Many critics and personal acquaintances don’t enjoy aspects of this series: the commitment to the found footage style, the familiarity of the tone and the pacing, the somewhat shallow character development. Luckily, Joost and Schulman are aware of these issues and embrace them as challenges. The found footage is not only a self-reflexive gag (the mother says at one point, “Again with the cameras?”), it forces new technology into the equation. Much of the film is shot on webcams, with several tracking shots done courtesy of Alex and Ben’s frequent Skype sessions. The XBox Kinect is especially creepy, and though I wish it had been utilized more, its couple of scenes are among the most effective in the franchise. Nothing is as mind-bogglingly brilliant as the “fan-cam” from the last film, but once again, Joost and Schulman prove to be experts at denying us what we want to see. We hear sounds of occurrences off-camera that characters witness, or we witness events in the frame that the other characters in frame are ignorant to. In my favorite sequence, the mother is chopping food with a sharp kitchen knife, and just when you think the sequence couldn’t get any more tense, the knife goes away (I won’t spoil where). Both the remainder of that scene, knowing the knife could come back into play at any moment, and the payoff of the suspense that scene builds are beautifully executed. It goes back to Chekhov’s famous quote: you see the knife on screen, so you assume something HAS to happen with it. This film fills its frame constantly with elements you assume will come into play, and nearly all of them do.
The tone and pacing are achingly tense and drawn out, but if these films were non-stop action, they wouldn’t be nearly as frightening. It’s a study in making the audience anticipate the scare: classic horror directors like John Carpenter and Ridley Scott used to do this, and so few do anymore. The thrill doesn’t come from action unfolding– if anything, that serves as relief. While character development has been a problem in the past (the first two films have fairly obnoxious and woefully ignorant characters), using Alex and Ben as the vessel through which this demon slowly reveals himself solves the character dilemma in two ways: 1. Alex and Ben are charming and funny, probably the best in the series. 2. In previous films, we’re in the audience shouting “Just move already!
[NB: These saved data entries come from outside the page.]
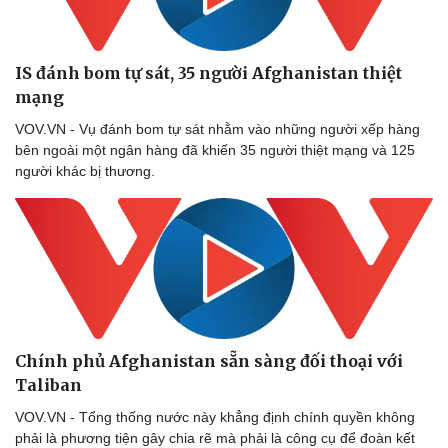
Kể chuyện cho bé
Hạt giống tâm hồn
IS đánh bom tự sát, 35 người Afghanistan thiệt
mạng
VOV.VN - Vụ đánh bom tự sát nhằm vào những người xếp hàng
bên ngoài một ngân hàng đã khiến 35 người thiệt mạng và 125
người khác bị thương.
Chính phủ Afghanistan sẵn sàng đối thoại với
Taliban
VOV.VN - Tổng thống nước này khẳng định chính quyền không
phải là phương tiện gây chia rẽ mà phải là công cụ để đoàn kết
Call the cops!” Here, because of their age, there’s an understandable obstacle between departure: adult disbelief. It’s another smart decision by filmmakers who don’t seem to have any shortage of intelligent ways to extend the series. They’re not “movies” in the traditional sense, but for those with a taste for this type of experience, there really isn’t anything better in this vein in cineplexes on a yearly basis. I laughed, I jumped, I freaked out. At one point, Robbie says to Ben, “He doesn’t like you.” Ben inquires, “Who doesn’t like me?” Robbie deadpans, “You’ll find out.” The theater roars with approving laughter. Just the right balance of smart and dumb, sincere and self-aware. I’d gladly tune in for a fifth Activity.